◆ **What needs to be done**
Set down every record below exactly as it stands, with the pictures omitted.
((
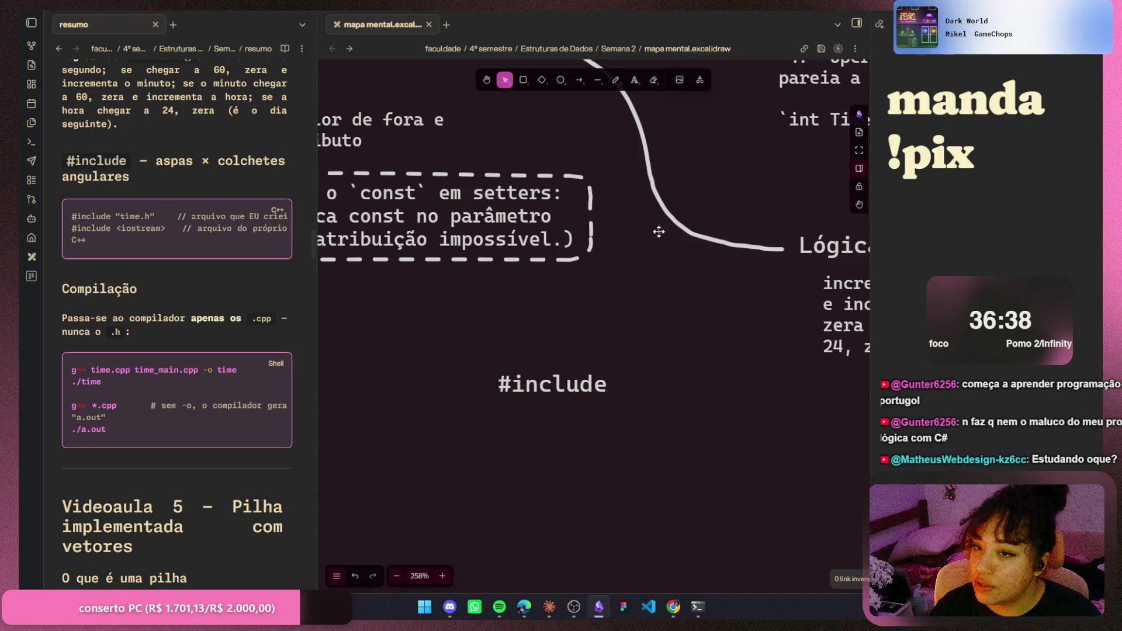
{"action": "scroll", "coordinate": [658, 232], "scroll_direction": "down", "scroll_amount": 2}
- Duplicate the '#include' label just below itself and clear the copy's text
{"action": "left_click", "coordinate": [596, 304]}
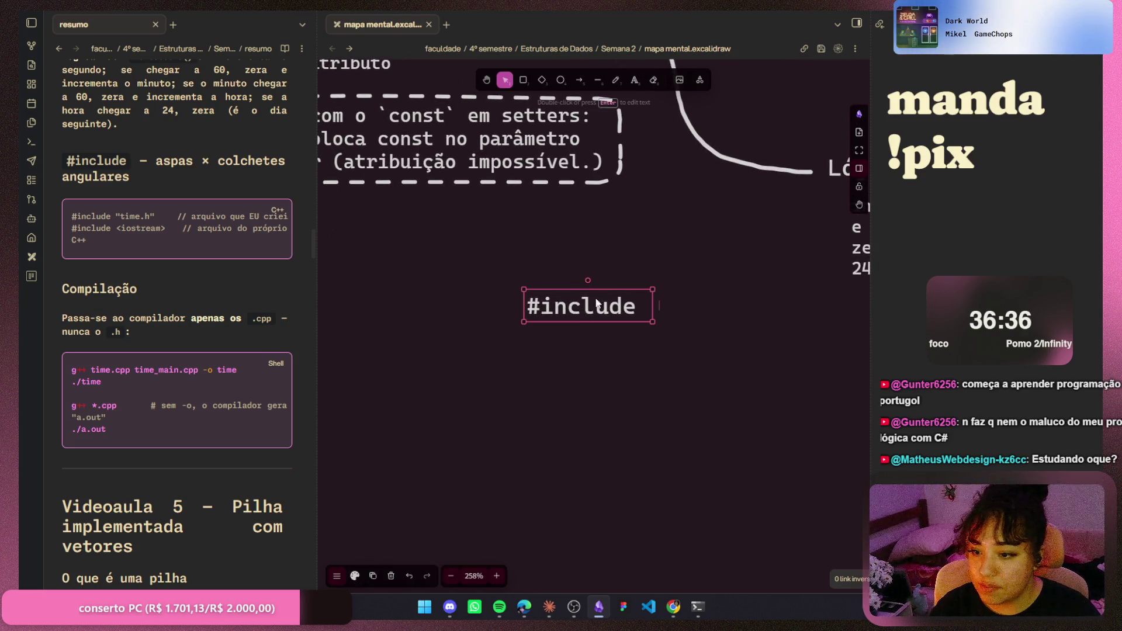
{"action": "scroll", "coordinate": [596, 304], "scroll_direction": "down", "scroll_amount": 4}
{"action": "scroll", "coordinate": [596, 304], "scroll_direction": "down", "scroll_amount": 3}
{"action": "scroll", "coordinate": [599, 355], "scroll_direction": "down", "scroll_amount": 3}
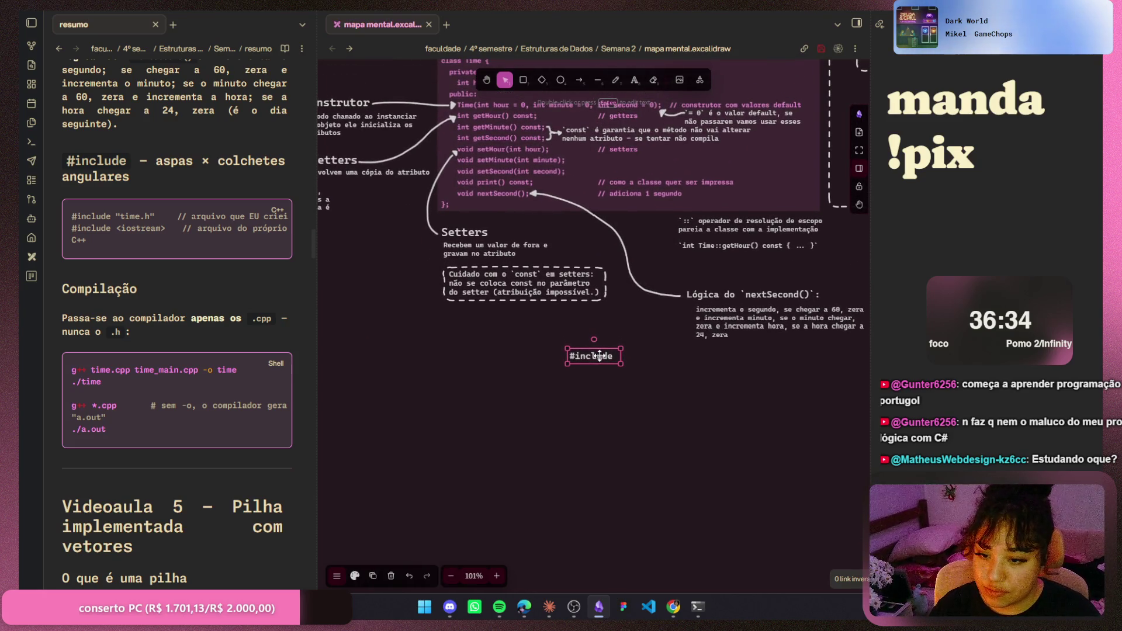
{"action": "left_click_drag", "start_coordinate": [599, 354], "coordinate": [589, 378], "text": "alt"}
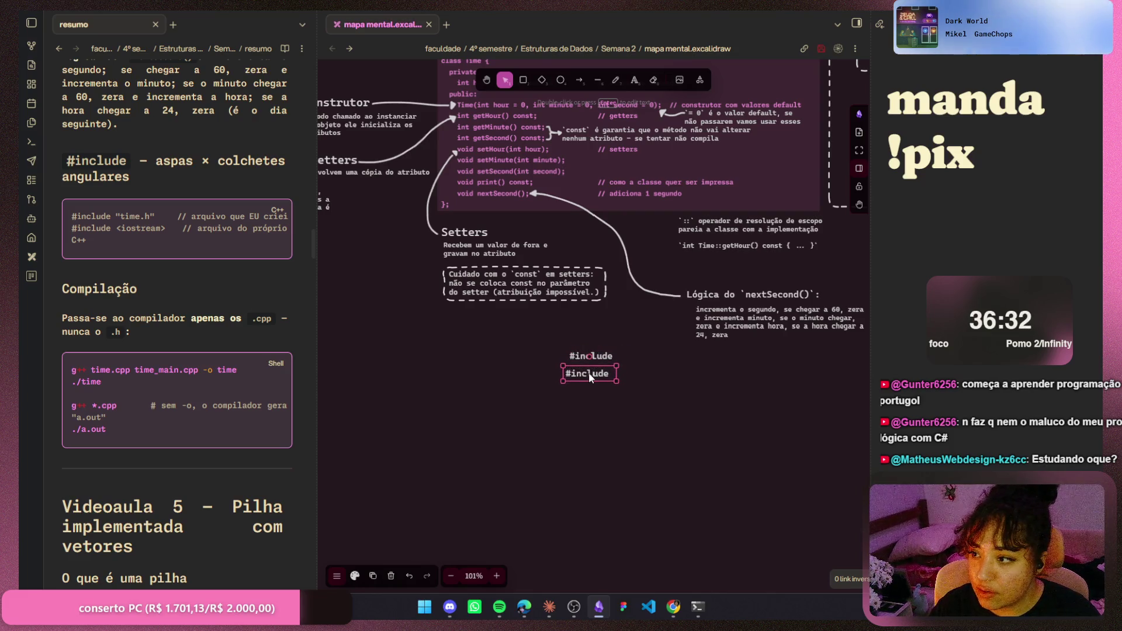
{"action": "double_click", "coordinate": [590, 374]}
{"action": "key", "text": "BackSpace"}
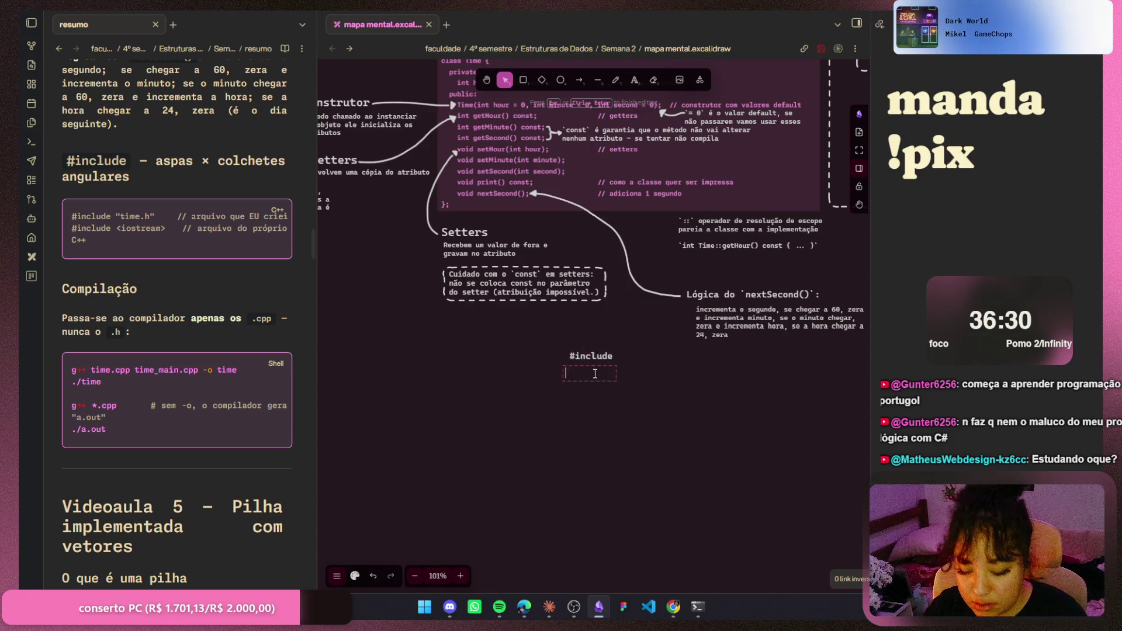
{"action": "type", "text": "aspas "}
))
◆ **Solution for this exercise**
{"action": "scroll", "coordinate": [658, 232], "scroll_direction": "down", "scroll_amount": 2}
- Duplicate the '#include' label just below itself and clear the copy's text
{"action": "left_click", "coordinate": [596, 304]}
{"action": "scroll", "coordinate": [596, 304], "scroll_direction": "down", "scroll_amount": 4}
{"action": "scroll", "coordinate": [596, 304], "scroll_direction": "down", "scroll_amount": 3}
{"action": "scroll", "coordinate": [599, 355], "scroll_direction": "down", "scroll_amount": 3}
{"action": "left_click_drag", "start_coordinate": [599, 354], "coordinate": [589, 378], "text": "alt"}
{"action": "double_click", "coordinate": [590, 374]}
{"action": "key", "text": "BackSpace"}
{"action": "type", "text": "aspas "}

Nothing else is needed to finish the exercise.